In the present study, we demonstrated that OH had a sensitivity of 94% and specificity of 95% for detection of endometrial polyps. Both values were 100% for diagnosis of myoma. Grimbizis et al. (8) showed that OH had a sensitivity of 97% and specificity of 91% for diagnosis of endometrial polyps, as well as a sensitivity of 100% and specificity of 98% for detection of myoma. Niknejadi et al. (9) reported excellent specificity (91.2%), good sensitivity (88.2%), an 81.4% PPV, and a 94.6% NPV for TVS in detection of uterine polyps.
Our finding presented that 2D TVS has a low sensitivity and high specificity for diagnosis of septate and arcuate uterus. Recently, some studies evaluated the accuracy of 3D TVS for diagnosis of uterine anomalies (28,34). Szkodziak et al. (34) concluded that HSG was not an optimal procedure to diagnose uterine anomalies, whereas 3D TV USG could precisely determine uterus anomalies and might be considered as alternative to MRI. Ludwin et al. (33) reported that 3D-SIS was the same as hysteroscopy performed in conjunction with laparoscopy (HL) with the highest accuracy and also there was no significant difference in diagnostic value between 3D TVS with 2D SIS and 3D SIS or between expert 2D TVS and 3D TVS with 2D SIS. Despite the high diagnostic value of these ultrasound devices, is endoscopy necessary for differential diagnosis of common uterine abnormalities? The Thessaloniki ESHRE/ESGE consensus have recommended 3D-TVS for the diagnosis of female genital anomalies in high-risk, symptomatic women and in any asymptomatic patient suspected of having an anomaly discovered during a routine workup. This consensus suggested that the different diagnostic tools should be applied in an accurate manner and performed by experts to prevent mis-, overand underdiagnoses.
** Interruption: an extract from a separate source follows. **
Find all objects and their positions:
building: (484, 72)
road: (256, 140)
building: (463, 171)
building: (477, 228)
The role of a combined ultrasound evaluation and OH should be prospectively examined in future researches (35).
In the present study, we did not obtain endometrial biopsies for histologic evaluation in patients who had normal hysteroscopy and 2D TVS. However, we used statistical methods to adjust for verification bias to determine a diagnostic value of 2D TVS for endometrial abnormalities.
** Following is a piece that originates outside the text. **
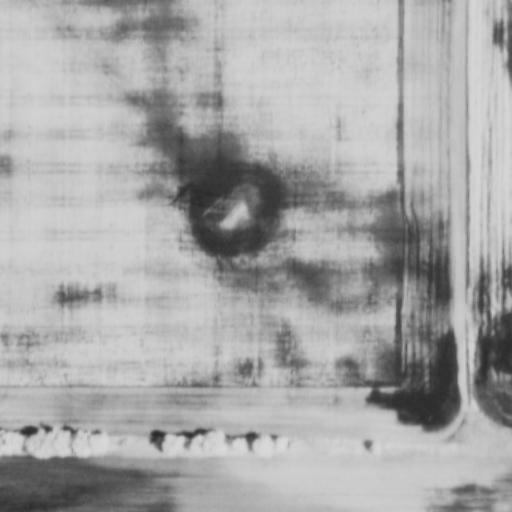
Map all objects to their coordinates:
power tower: (230, 205)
The present study noted that both methods have demonstrated high specificity; however, in our experience, OH was significantly more sensitive than 2D TVS for detection of uterine pathologies in patients with RIF and recurrent abortion. It seemed that the OH should be considered as workup method prior to the treatment cycle even in women with normal HSG and/or TVS.